Pulmonary vein anatomy variants as a biomarker of atrial fibrillation - CT angiography evaluation
- PMID: 30005637
- PMCID: PMC6045862
- DOI: 10.1186/s12872-018-0884-3
Pulmonary vein anatomy variants as a biomarker of atrial fibrillation - CT angiography evaluation
Abstract
Background: It has been suggested that changes in pulmonary veins (PV) and left atrium (LA) anatomy may have an influence on initiating atrial fibrillation (AF) and the effectiveness of pulmonary vein isolation (PVI) in patients (pts) with atrial fibrillation. The aim of the study was to assess anatomy abnormalities of the PV and LA in the patients with the history of AF and compare it with the control group(CG).
Methods: The multi-slice tomography (MSCT) scans were performed in 224 AF pts. before PVI (129 males, mean age 59 ± 9 yrs). The CG consisted of 40 pts. without AF (26 males, age 45 ± 9 yrs). LA and PV anatomy were evaluated. Diameters of PV ostia were measured in two directions: anterior-posterior (AP) and superior-inferior (SI) automatically using Vitrea 4.0.
Results: Pulmonary veins anatomy variants were observed more frequently in the atrial fibrillation group - 83 pts. (37%) vs 6 pts. (15%) in CG; 9% (21 pts) left common ostia (CO), 2% (5 pts) right CO, 19% (42 pts) additional right PV (APV), (1.8%) 4 pts. APV left, 8% right early branching (EB) and 3.5% left EB. The LA diameter differed significantly in AF vs CG group (41.2 ± 6 mm vs 35 ± 4.2 mm, p < 0.0001) respectively.
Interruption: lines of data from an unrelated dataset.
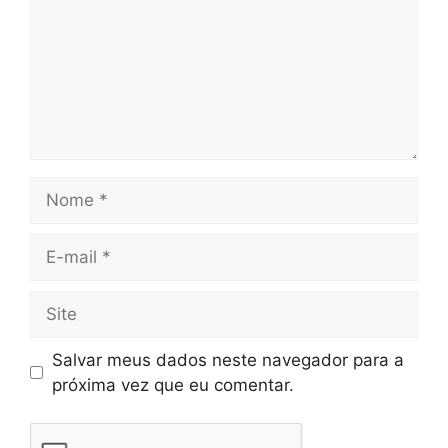
Salvar meus dados neste navegador para a
próxima vez que eu comentar.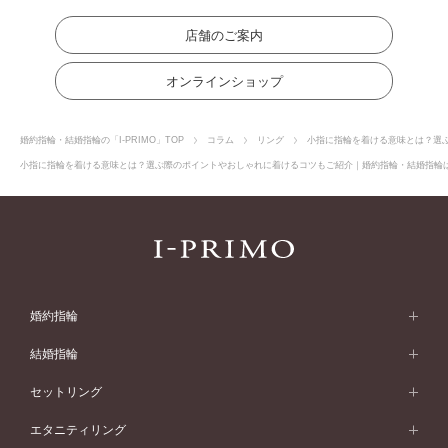
店舗のご案内
オンラインショップ
婚約指輪・結婚指輪の「I-PRIMO」TOP
コラム
リング
小指に指輪を着ける意味とは？選
小指に指輪を着ける意味とは？選ぶ際のポイントやおしゃれに着けるコツもご紹介｜婚約指輪・結婚指輪はI-
婚約指輪
婚約指輪 (エンゲージリング)
結婚指輪
婚約指輪一覧
結婚指輪 (マリッジリング)
セットリング
素材から選ぶ
結婚指輪一覧
セットリング
エタニティリング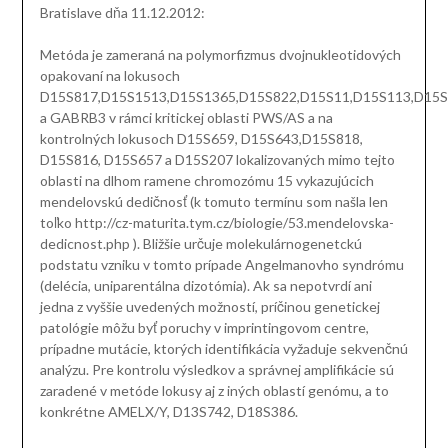
Bratislave dňa 11.12.2012:
Metóda je zameraná na polymorfizmus dvojnukleotidových
opakovaní na lokusoch
D15S817,D15S1513,D15S1365,D15S822,D15S11,D15S113,D15
a GABRB3 v rámci kritickej oblasti PWS/AS a na
kontrolných lokusoch D15S659, D15S643,D15S818,
D15S816, D15S657 a D15S207 lokalizovaných mimo tejto
oblasti na dlhom ramene chromozómu 15 vykazujúcich
mendelovskú dedičnosť (k tomuto termínu som našla len
toľko http://cz-maturita.tym.cz/biologie/53.mendelovska-
dedicnost.php ). Bližšie určuje molekulárnogenetckú
podstatu vzniku v tomto prípade Angelmanovho syndrómu
(delécia, uniparentálna dizotómia). Ak sa nepotvrdí ani
jedna z vyššie uvedených možností, príčinou genetickej
patológie môžu byť poruchy v imprintingovom centre,
prípadne mutácie, ktorých identifikácia vyžaduje sekvenčnú
analýzu. Pre kontrolu výsledkov a správnej amplifikácie sú
zaradené v metóde lokusy aj z iných oblastí genómu, a to
konkrétne AMELX/Y, D13S742, D18S386.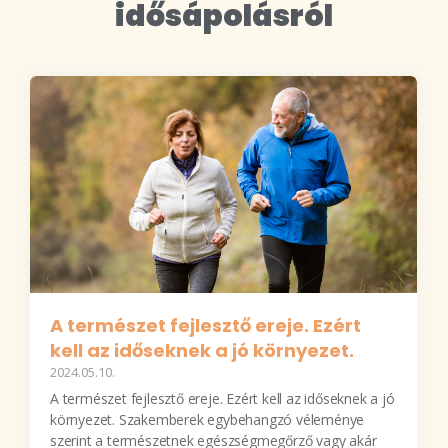
idősápolásról
A természet fejlesztő ereje. Ezért
kell az időseknek a jó környezet.
2024.05.10.
A természet fejlesztő ereje. Ezért kell az időseknek a jó
környezet. Szakemberek egybehangzó véleménye
szerint a természetnek egészségmegőrző vagy akár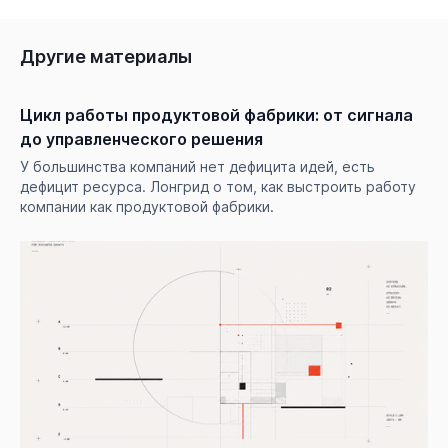
Другие материалы
Цикл работы продуктовой фабрики: от сигнала
до управленческого решения
У большинства компаний нет дефицита идей, есть
дефицит ресурса. Лонгрид о том, как выстроить работу
компании как продуктовой фабрики.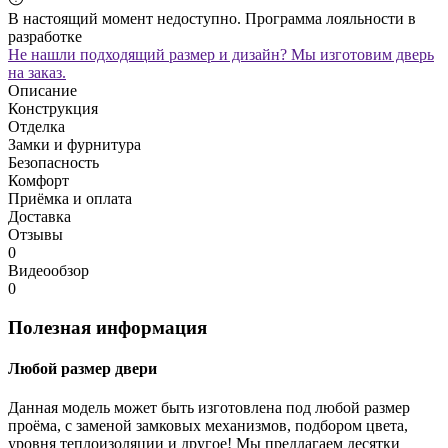
В настоящий момент недоступно. Программа лояльности в
разработке
Не нашли подходящий размер и дизайн? Мы изготовим дверь
на заказ.
Описание
Конструкция
Отделка
Замки и фурнитура
Безопасность
Комфорт
Приёмка и оплата
Доставка
Отзывы
0
Видеообзор
0
Полезная информация
Любой размер двери
Данная модель может быть изготовлена под любой размер
проёма, с заменой замковых механизмов, подбором цвета,
уровня теплоизоляции и другое! Мы предлагаем десятки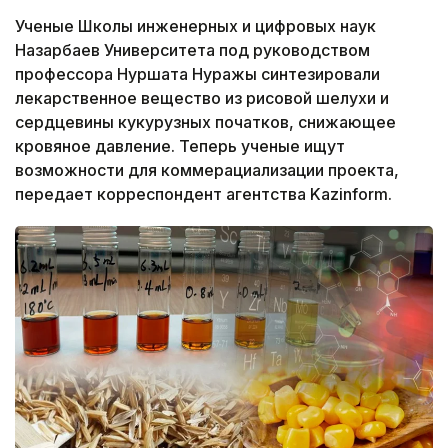
Ученые Школы инженерных и цифровых наук
Назарбаев Университета под руководством
профессора Нуршата Нуражы синтезировали
лекарственное вещество из рисовой шелухи и
сердцевины кукурузных початков, снижающее
кровяное давление. Теперь ученые ищут
возможности для коммерациализации проекта,
передает корреспондент агентства Kazinform.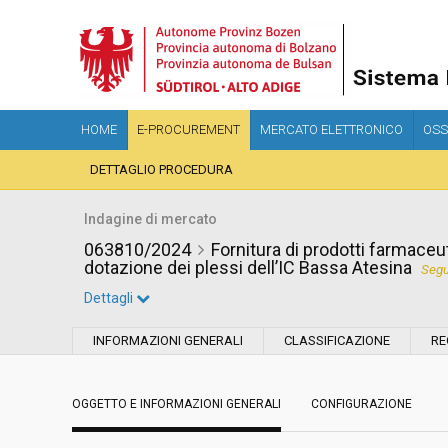
HOME
E-PROCUREMENT
MERCATO ELETTRONICO
OSS
DETTAGLIO PROCEDURA
Indagine di mercato
063810/2024
Fornitura di prodotti farmaceut
dotazione dei plessi dell’IC Bassa Atesina
Segu
Dettagli
Settore:
Ordinario
INFORMAZIONI GENERALI
CLASSIFICAZIONE
RE
Data pubblicazione:
17/07/2024 18:11
OGGETTO E INFORMAZIONI GENERALI
CONFIGURAZIONE
Svolgimento:
In corso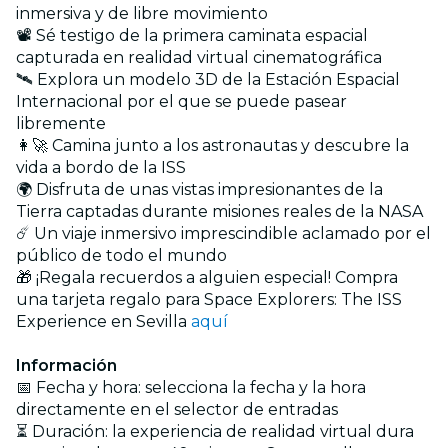
inmersiva y de libre movimiento
📽️ Sé testigo de la primera caminata espacial
capturada en realidad virtual cinematográfica
🛰️ Explora un modelo 3D de la Estación Espacial
Internacional por el que se puede pasear
libremente
👩‍🚀 Camina junto a los astronautas y descubre la
vida a bordo de la ISS
🌍 Disfruta de unas vistas impresionantes de la
Tierra captadas durante misiones reales de la NASA
☄️ Un viaje inmersivo imprescindible aclamado por el
público de todo el mundo
🎁 ¡Regala recuerdos a alguien especial! Compra
una tarjeta regalo para Space Explorers: The ISS
Experience en Sevilla
aquí
Información
📅 Fecha y hora: selecciona la fecha y la hora
directamente en el selector de entradas
⏳ Duración: la experiencia de realidad virtual dura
Conclusions: The anomalies of pulmonary vein anatomy occurred more often in pts. with AF. They can be defined as an image biomarkers of atrial fibrillation. Right additional (middle) pulmonary vein was the most important anomaly detected in AF patients as well as enlargered diameters of the LA and PV ostia.
Keywords: Atrial fibrillation; CT angiography; Pulmonary vein isolation.
Conflict of interest statement
Ethics approval and consent to participate
The study was approved by the ethics committee (Medical University of Silesia ethics comittee) and conformed to the Declaration of Helsinki. An informed written consent was obtained from every patient enrolled in the study.
Consent for publication
n/a
Competing interests
The authors declare that they have no competing interests.